§ **WORK ORDER**
It would help if you retyped the data exactly, leaving out the pictures.

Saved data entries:
----------------------------------------

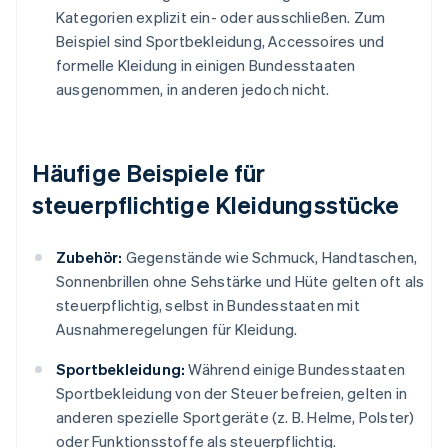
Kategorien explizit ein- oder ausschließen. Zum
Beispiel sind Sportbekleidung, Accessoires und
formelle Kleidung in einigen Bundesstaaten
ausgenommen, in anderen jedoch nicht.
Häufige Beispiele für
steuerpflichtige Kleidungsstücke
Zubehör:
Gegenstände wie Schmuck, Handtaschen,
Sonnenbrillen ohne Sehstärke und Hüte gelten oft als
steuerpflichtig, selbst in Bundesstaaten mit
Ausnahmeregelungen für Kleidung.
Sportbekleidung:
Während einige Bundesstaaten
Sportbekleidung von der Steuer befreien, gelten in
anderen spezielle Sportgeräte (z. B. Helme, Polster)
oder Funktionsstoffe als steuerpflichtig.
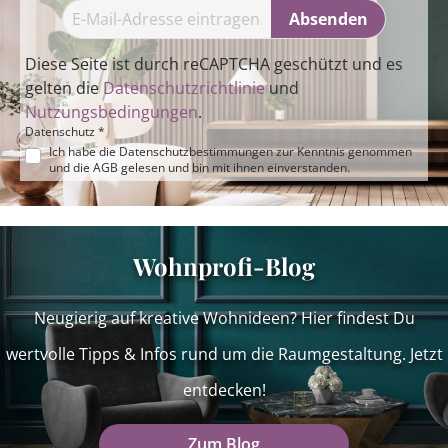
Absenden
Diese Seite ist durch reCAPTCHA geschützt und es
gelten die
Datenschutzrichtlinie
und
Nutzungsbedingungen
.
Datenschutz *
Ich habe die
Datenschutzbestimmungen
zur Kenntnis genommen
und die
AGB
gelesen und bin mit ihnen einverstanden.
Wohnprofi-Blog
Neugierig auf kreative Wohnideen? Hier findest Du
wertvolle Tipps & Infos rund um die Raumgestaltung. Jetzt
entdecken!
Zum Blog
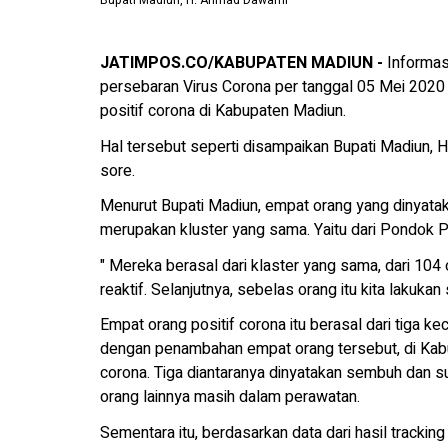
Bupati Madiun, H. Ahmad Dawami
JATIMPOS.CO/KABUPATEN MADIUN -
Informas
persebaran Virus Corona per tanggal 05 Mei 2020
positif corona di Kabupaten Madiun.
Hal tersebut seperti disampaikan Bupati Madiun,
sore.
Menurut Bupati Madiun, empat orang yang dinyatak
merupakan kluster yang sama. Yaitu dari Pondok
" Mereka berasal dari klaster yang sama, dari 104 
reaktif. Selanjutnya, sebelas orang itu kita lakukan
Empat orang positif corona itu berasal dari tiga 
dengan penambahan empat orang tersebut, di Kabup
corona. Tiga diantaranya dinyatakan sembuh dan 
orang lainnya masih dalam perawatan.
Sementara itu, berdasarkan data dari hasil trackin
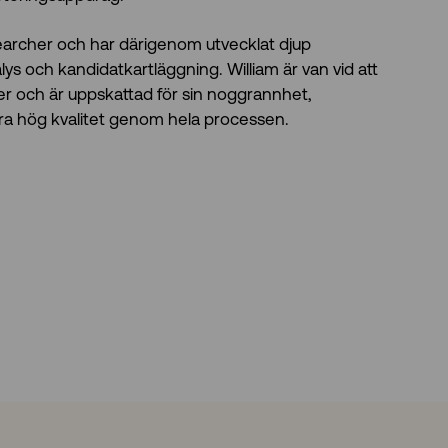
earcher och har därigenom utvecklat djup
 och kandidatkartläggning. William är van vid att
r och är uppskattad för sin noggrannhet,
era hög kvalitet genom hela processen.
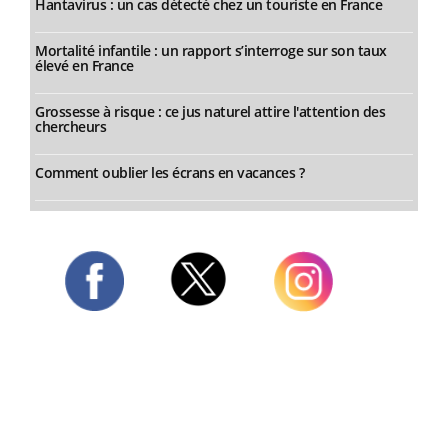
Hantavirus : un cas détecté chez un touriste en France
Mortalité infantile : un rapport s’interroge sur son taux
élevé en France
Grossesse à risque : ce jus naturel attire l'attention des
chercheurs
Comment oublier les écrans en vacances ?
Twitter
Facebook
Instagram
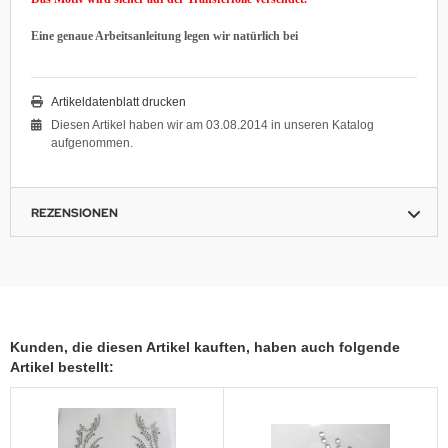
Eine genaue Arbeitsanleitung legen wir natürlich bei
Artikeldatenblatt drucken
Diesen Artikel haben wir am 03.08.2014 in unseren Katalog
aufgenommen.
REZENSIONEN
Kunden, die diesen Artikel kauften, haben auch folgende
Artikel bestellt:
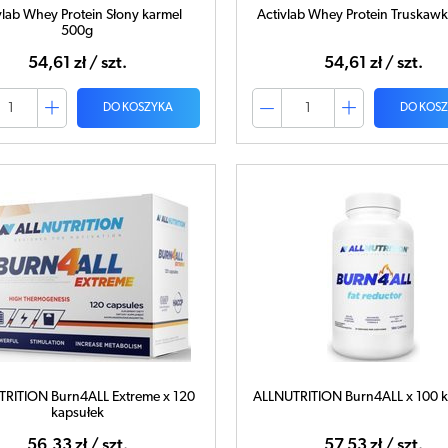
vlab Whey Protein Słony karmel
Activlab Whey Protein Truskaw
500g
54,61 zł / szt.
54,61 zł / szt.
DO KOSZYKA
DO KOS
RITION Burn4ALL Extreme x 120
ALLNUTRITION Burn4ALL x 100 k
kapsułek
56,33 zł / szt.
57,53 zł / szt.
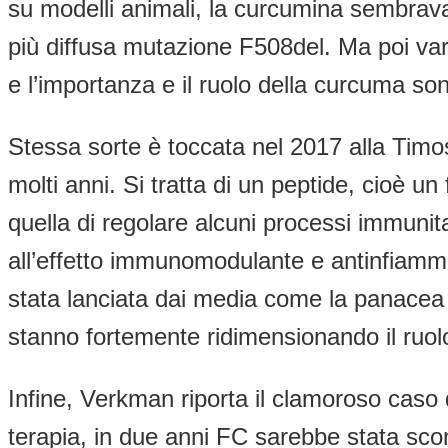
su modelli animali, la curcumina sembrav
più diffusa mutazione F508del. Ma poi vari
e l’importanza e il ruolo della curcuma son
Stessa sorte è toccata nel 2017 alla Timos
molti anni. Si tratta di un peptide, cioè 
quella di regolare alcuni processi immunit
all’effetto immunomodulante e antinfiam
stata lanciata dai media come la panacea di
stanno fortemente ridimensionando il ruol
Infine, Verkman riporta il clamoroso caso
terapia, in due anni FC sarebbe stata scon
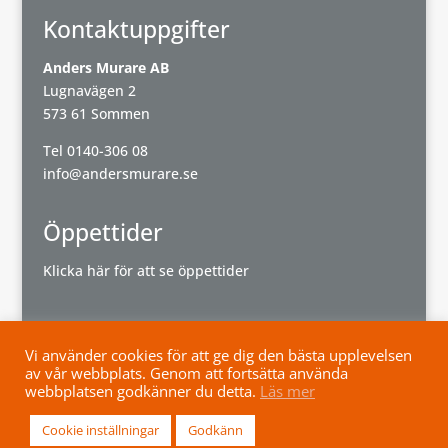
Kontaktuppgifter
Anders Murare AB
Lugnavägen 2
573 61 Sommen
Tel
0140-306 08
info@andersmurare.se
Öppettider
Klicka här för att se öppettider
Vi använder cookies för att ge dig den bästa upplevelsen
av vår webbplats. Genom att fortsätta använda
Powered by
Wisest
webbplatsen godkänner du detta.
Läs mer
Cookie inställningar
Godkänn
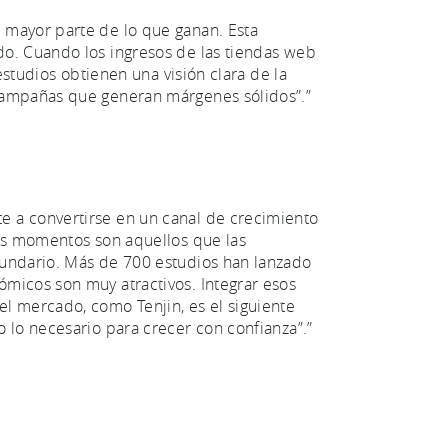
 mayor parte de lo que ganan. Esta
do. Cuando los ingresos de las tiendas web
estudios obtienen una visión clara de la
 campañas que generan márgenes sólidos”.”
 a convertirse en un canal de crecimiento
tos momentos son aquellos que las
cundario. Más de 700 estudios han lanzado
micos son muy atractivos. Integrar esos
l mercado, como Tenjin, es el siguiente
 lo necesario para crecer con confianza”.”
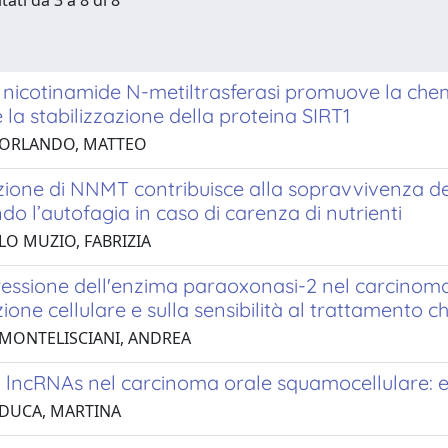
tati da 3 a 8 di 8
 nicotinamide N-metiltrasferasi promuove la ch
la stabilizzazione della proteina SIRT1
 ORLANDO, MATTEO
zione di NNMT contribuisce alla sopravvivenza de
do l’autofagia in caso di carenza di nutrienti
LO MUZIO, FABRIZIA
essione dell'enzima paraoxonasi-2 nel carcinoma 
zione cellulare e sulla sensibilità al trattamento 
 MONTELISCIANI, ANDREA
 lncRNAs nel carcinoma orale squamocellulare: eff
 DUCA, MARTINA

----------------------------------------

§ **THE COMPLETED TASK**
Kategorien explizit ein- oder ausschließen. Zum
Beispiel sind Sportbekleidung, Accessoires und
formelle Kleidung in einigen Bundesstaaten
ausgenommen, in anderen jedoch nicht.
Häufige Beispiele für
steuerpflichtige Kleidungsstücke
Zubehör:
Gegenstände wie Schmuck, Handtaschen,
Sonnenbrillen ohne Sehstärke und Hüte gelten oft als
steuerpflichtig, selbst in Bundesstaaten mit
Ausnahmeregelungen für Kleidung.
Sportbekleidung:
Während einige Bundesstaaten
Sportbekleidung von der Steuer befreien, gelten in
anderen spezielle Sportgeräte (z. B. Helme, Polster)
oder Funktionsstoffe als steuerpflichtig.
Absenden
Diese Seite ist durch reCAPTCHA geschützt und es
gelten die
Datenschutzrichtlinie
und
Nutzungsbedingungen
.
Datenschutz *
Ich habe die
Datenschutzbestimmungen
zur Kenntnis genommen
und die
AGB
gelesen und bin mit ihnen einverstanden.
Wohnprofi-Blog
Neugierig auf kreative Wohnideen? Hier findest Du
wertvolle Tipps & Infos rund um die Raumgestaltung. Jetzt
entdecken!
Zum Blog
Bupati Madiun, H. Ahmad Dawami
JATIMPOS.CO/KABUPATEN MADIUN -
Informas
persebaran Virus Corona per tanggal 05 Mei 2020
positif corona di Kabupaten Madiun.
Hal tersebut seperti disampaikan Bupati Madiun,
sore.
Menurut Bupati Madiun, empat orang yang dinyatak
merupakan kluster yang sama. Yaitu dari Pondok
" Mereka berasal dari klaster yang sama, dari 104 
reaktif. Selanjutnya, sebelas orang itu kita lakukan
Empat orang positif corona itu berasal dari tiga 
dengan penambahan empat orang tersebut, di Kabup
corona. Tiga diantaranya dinyatakan sembuh dan 
orang lainnya masih dalam perawatan.
Sementara itu, berdasarkan data dari hasil trackin
earcher och har därigenom utvecklat djup
 och kandidatkartläggning. William är van vid att
r och är uppskattad för sin noggrannhet,
era hög kvalitet genom hela processen.
Hantavirus : un cas détecté chez un touriste en France
Mortalité infantile : un rapport s’interroge sur son taux
élevé en France
Grossesse à risque : ce jus naturel attire l'attention des
chercheurs
Comment oublier les écrans en vacances ?
Twitter
Facebook
Instagram
Eine genaue Arbeitsanleitung legen wir natürlich bei
Artikeldatenblatt drucken
Diesen Artikel haben wir am 03.08.2014 in unseren Katalog
aufgenommen.
REZENSIONEN
Kunden, die diesen Artikel kauften, haben auch folgende
Artikel bestellt:
vlab Whey Protein Słony karmel
Activlab Whey Protein Truskaw
500g
54,61 zł / szt.
54,61 zł / szt.
DO KOSZYKA
DO KOS
RITION Burn4ALL Extreme x 120
ALLNUTRITION Burn4ALL x 100 k
kapsułek
56,33 zł / szt.
57,53 zł / szt.
su modelli animali, la curcumina sembrav
più diffusa mutazione F508del. Ma poi vari
e l’importanza e il ruolo della curcuma son
Stessa sorte è toccata nel 2017 alla Timos
molti anni. Si tratta di un peptide, cioè 
quella di regolare alcuni processi immunit
all’effetto immunomodulante e antinfiam
stata lanciata dai media come la panacea di
stanno fortemente ridimensionando il ruol
Infine, Verkman riporta il clamoroso caso
terapia, in due anni FC sarebbe stata scon
Kontaktuppgifter
Anders Murare AB
Lugnavägen 2
573 61 Sommen
Tel
0140-306 08
info@andersmurare.se
Öppettider
Klicka här för att se öppettider
Vi använder cookies för att ge dig den bästa upplevelsen
av vår webbplats. Genom att fortsätta använda
Powered by
Wisest
webbplatsen godkänner du detta.
Läs mer
Cookie inställningar
Godkänn
 mayor parte de lo que ganan. Esta
do. Cuando los ingresos de las tiendas web
estudios obtienen una visión clara de la
 campañas que generan márgenes sólidos”.”
 a convertirse en un canal de crecimiento
tos momentos son aquellos que las
cundario. Más de 700 estudios han lanzado
micos son muy atractivos. Integrar esos
l mercado, como Tenjin, es el siguiente
 lo necesario para crecer con confianza”.”
tati da 3 a 8 di 8
 nicotinamide N-metiltrasferasi promuove la ch
la stabilizzazione della proteina SIRT1
 ORLANDO, MATTEO
zione di NNMT contribuisce alla sopravvivenza de
do l’autofagia in caso di carenza di nutrienti
LO MUZIO, FABRIZIA
essione dell'enzima paraoxonasi-2 nel carcinoma 
zione cellulare e sulla sensibilità al trattamento 
 MONTELISCIANI, ANDREA
 lncRNAs nel carcinoma orale squamocellulare: eff
 DUCA, MARTINA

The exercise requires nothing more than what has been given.